My objective with this project was to learn, as much as possible, about Reinforcement Learning. This field was completely new to me and after some research, some videos and inspiration by DeepMind, I decided that I was going to develop a project related to the RL and the videogames.
My objective was to create an AI able to learn to play some game by itself. The game that I chose for this project was the classic Pong because it's very simple and can be easily integrated into a browser.
For the technologies, I decided to use Unity as a game engine because I had previously developed some games with it. For the implementation of the AI, I decided to use the Unity package ML-Agents. This package allows you to use your own models or using existing architectures like PPO (the one I am going to use).
There are 3 things you have to do when you are developing some RL project: create the environment, define the reward function and define the sensors (the way our agent is going the see the "world").
The environment is the game itself. I coded a very basic 2D version of Pong using the Unity game engine.
Once the game is fully coded, is time to develop the hard-coded AI that will play against our RL based AI. This approach may be confusing, and the state-of-the-art techniques for training our RL models might be different, but, for this little project, it worked. The logic of the hard-coded AI is very simple: it just moves vertically based on the actual position of the ball.
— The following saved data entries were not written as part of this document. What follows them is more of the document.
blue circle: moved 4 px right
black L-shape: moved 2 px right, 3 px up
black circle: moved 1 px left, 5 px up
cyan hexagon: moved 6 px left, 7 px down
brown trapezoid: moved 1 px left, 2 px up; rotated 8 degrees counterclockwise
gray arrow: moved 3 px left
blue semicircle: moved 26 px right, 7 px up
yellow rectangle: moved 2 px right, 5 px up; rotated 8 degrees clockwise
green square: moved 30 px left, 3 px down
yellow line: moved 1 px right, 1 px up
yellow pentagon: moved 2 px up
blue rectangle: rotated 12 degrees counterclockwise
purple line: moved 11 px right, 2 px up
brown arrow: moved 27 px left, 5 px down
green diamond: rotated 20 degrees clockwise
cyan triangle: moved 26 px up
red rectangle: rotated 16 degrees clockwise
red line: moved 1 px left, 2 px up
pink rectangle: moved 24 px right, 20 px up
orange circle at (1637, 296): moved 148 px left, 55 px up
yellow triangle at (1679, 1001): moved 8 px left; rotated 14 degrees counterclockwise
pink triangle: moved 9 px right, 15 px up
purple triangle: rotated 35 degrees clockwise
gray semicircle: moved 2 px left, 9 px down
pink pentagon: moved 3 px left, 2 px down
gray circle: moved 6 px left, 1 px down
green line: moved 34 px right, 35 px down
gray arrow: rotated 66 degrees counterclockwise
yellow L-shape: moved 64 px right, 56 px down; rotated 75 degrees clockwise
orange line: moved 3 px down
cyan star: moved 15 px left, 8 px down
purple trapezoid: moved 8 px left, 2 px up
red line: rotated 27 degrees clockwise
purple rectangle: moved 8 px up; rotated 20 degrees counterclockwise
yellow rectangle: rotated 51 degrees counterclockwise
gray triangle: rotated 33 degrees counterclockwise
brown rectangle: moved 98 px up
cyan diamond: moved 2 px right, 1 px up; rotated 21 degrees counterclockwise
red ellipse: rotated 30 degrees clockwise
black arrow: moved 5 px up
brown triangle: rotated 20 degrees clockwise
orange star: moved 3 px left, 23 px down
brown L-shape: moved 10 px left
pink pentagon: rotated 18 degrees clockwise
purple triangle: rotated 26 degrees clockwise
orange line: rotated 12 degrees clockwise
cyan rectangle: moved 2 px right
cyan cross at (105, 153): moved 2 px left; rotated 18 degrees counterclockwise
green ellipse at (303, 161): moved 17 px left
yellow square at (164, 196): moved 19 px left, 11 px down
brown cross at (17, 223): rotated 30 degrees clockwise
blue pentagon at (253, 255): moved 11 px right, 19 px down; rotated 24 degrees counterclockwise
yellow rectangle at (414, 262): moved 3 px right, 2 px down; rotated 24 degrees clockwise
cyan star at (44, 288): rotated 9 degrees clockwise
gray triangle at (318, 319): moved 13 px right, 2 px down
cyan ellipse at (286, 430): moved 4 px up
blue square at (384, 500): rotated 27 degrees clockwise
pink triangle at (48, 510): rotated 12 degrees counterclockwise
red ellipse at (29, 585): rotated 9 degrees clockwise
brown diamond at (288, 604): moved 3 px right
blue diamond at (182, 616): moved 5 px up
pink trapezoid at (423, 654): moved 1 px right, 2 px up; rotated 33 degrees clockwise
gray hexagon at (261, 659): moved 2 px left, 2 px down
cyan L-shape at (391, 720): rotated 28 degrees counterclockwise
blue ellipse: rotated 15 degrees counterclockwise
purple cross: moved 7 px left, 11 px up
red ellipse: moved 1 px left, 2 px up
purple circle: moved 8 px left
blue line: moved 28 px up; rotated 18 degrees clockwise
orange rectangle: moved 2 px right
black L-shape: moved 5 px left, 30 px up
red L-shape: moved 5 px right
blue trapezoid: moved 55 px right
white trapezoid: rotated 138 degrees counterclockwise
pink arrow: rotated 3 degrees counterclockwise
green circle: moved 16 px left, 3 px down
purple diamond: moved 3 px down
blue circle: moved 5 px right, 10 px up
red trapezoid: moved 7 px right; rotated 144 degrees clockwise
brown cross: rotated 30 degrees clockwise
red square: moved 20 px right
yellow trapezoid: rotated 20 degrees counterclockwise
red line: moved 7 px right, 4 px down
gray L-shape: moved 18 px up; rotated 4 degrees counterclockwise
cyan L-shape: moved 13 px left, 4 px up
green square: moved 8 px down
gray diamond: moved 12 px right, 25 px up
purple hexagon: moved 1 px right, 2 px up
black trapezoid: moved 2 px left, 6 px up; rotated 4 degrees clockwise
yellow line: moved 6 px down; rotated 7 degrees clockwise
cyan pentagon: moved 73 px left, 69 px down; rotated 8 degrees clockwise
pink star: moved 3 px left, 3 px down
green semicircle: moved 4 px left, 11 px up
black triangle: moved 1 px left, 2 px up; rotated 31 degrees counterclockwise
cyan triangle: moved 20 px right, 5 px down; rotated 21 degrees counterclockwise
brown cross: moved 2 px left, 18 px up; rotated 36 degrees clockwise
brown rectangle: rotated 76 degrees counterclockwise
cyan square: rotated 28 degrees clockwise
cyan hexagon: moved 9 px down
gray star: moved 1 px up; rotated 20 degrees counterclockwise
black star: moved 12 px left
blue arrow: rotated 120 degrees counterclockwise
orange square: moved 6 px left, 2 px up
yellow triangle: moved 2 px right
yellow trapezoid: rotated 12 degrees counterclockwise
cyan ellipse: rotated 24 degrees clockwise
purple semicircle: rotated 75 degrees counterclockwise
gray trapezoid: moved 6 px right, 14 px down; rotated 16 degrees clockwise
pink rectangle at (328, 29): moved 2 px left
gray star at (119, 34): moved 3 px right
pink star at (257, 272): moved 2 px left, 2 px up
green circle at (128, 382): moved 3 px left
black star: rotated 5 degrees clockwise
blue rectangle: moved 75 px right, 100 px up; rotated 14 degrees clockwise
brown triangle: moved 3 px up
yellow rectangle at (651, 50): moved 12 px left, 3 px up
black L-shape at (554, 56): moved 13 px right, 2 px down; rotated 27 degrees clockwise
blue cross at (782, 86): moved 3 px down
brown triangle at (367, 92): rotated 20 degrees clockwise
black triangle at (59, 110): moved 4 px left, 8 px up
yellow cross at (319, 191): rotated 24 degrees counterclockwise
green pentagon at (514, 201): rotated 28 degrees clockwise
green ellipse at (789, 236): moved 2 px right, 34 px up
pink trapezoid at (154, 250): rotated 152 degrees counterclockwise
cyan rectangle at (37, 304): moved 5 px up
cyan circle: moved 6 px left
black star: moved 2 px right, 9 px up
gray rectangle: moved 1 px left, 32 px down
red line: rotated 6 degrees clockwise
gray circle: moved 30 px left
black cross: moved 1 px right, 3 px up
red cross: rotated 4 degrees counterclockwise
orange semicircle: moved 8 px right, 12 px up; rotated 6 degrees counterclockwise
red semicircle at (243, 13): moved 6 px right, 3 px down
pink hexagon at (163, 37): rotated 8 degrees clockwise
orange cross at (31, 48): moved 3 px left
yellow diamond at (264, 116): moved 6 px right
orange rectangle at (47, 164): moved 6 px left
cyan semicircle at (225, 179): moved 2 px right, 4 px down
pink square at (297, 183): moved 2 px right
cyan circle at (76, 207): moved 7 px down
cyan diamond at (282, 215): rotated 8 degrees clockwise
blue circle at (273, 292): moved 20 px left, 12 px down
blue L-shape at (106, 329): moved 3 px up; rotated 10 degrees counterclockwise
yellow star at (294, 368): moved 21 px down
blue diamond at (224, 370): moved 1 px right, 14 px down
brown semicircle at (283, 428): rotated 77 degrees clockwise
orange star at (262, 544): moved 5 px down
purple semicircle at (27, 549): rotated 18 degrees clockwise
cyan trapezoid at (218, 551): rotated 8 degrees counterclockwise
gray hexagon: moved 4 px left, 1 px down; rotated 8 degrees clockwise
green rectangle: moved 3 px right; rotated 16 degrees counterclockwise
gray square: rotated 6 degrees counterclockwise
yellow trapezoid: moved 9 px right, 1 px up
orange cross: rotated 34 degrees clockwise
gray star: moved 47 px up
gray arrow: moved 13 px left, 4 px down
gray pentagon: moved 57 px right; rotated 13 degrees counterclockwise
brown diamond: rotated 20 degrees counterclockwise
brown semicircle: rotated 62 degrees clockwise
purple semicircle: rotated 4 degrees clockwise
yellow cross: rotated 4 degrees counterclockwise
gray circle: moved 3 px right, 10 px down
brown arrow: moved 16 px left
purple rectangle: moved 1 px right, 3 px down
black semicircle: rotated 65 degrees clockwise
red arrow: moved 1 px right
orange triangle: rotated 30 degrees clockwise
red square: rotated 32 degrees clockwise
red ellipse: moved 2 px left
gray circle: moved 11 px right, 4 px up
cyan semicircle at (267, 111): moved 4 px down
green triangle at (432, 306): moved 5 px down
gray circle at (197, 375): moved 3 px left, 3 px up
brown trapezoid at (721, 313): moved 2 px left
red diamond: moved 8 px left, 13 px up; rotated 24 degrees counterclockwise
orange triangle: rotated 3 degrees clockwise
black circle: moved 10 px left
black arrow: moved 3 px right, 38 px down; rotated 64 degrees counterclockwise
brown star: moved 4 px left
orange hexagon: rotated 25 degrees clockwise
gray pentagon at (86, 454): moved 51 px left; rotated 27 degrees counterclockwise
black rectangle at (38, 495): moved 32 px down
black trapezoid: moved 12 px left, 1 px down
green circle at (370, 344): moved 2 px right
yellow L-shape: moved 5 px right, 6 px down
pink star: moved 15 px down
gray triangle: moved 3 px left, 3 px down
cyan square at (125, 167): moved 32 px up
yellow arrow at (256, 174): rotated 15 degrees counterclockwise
Once the environment is created, is time for the rewards. The rewards are very important because they are in charge of telling how good or how bad your agent is working and allow them to modify their behaviour. I experimented with a few different options and the final rewards that worked for my project are:
- +1 - If the agents score a point
- +0.1 - If the agent hits the ball
- -1 - If the agents receive a point
- -0.001 - If the agent moves
The last thing to configure on our agent is maybe the most important one, the sensors. The agent needs a way to get information from the environment and my choice was a semicircle of rays that will detect the presence of the ball.
Now that everything is ready we are able to start training our agent. In order to train the model, I have used the package provided by Unity to train our models. Regarding the architecture I have used the PPO architecture, introduced by OpenAI, that is already implemented in the ML-Agents package. With respect to the training epochs, the perfect number is 2 million. With less than 1 Million is very easy to beat the AI and with more than 2 the improvement is unnoticeable.
training.mp4
Now that the model has been fully trained, we can see some graphs with information about the training.
First of all, the training with only 500K training epochs (the vertical axis represents the mean accumulated reward):
Now with 2M training epochs:
The last graph represents the loss function of the training over the 2M training epochs:
Now that our model is fully trained, we can proceed to integrate the game into the browser. Thanks to Unity the process is just a few clicks and the game is exported and ready to play. On the demo part, you will be able to play against the AI trained in this project.
demo.mp4
This project has helped me to learn a completely new machine learning paradigm. It was very satisfying to start learning something from 0 and create a working project in 2 weeks. I've learned a lot regarding this topic and I still have lots of documentation to read and improve my knowledge in this area.
However, not everything was so easy. During the development of this project, I've experimented some difficulties to overcome. When you are new in a certain area and you try to implement something, if errors appear, is going to be very difficult to debug these errors. In addition, my computer is quite old and in order to train this simple model takes more than 4 hours, which is a quite deterrent for doing future complex projects.